Hence, continued improvements (changes) in achievement are not automatic consequences of more experience and in those domains where performance consistently increases aspiring experts seek out particular kinds of experience, that is deliberate practice (Ericsson, Krampe & Tesch-Römer, 1993)
This make sense right? We have seen all kinds of people in our professional life who reach competence many years ago, and since then, they are just coasting. You need to push to get to the next S-curve of progress. It is not natural, but deliberate.
Experts “bucket” their learning. I am a big believer in structured thinking as one of the key consulting skills which make us useful.
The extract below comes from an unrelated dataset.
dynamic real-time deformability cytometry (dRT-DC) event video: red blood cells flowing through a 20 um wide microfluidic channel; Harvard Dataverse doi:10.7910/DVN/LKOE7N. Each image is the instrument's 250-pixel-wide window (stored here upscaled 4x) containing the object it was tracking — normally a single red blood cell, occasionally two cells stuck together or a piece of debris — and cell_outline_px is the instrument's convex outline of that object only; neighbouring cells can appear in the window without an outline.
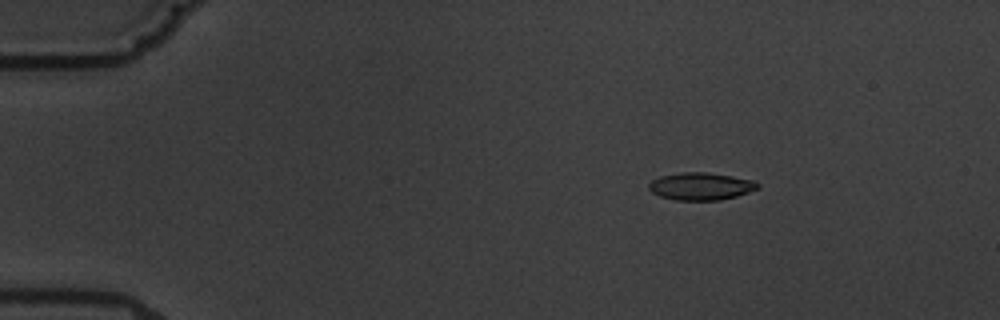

It helps us to get smart quickly on problems, and use hypothesis-based thinking. Experts organize and “bucket” information here and use their long-term memory to vastly expand their mental reach
Instead they [experts] select the relevant information and encode it in special representations in working memory that allow planning, evaluation and reasoning about alternative courses of action (Ericsson & Lehmann, 1996).
Hence, the difference between experts and less skilled subjects is not merely a matter of the amount and complexity of the accumulated knowledge; it also reflects qualitative differences in the organization of knowledge and its representation (Chi, Glaser & Rees, 1982)
Experts’ knowledge is encoded around key domain-related concepts and solution procedures that allow rapid and reliable retrieval whenever stored information is relevant.
Basically, experts have trained their brains and bodies to do more – through more effective categorization of information and faster retrieval. It’s like having a better operating system, hard disk AND central processing unit (CPU).
Is this encouraging? Yes, the title of the podcast is How to Become Great at Just About Anything, with an enormous emphasis on the idea that you can really craft the way you learn and become close-to-an-expert through effort. No excuses anymore. As an example, Bob Fisher – soil conservation technician – holds 14 world records for free throw shooting here. 2,371 free throws in 1 hour. 52 free throws in 1 minute.
What will you become an expert in? Are you willing to put in the dedication, time, discipline, coaching, and sacrifice? Speaking with my wife, this is something I need to think about. . . what am I willing to dedicate 1-2 hours EVERY DAY to get better at? Scary questions to ask yourself.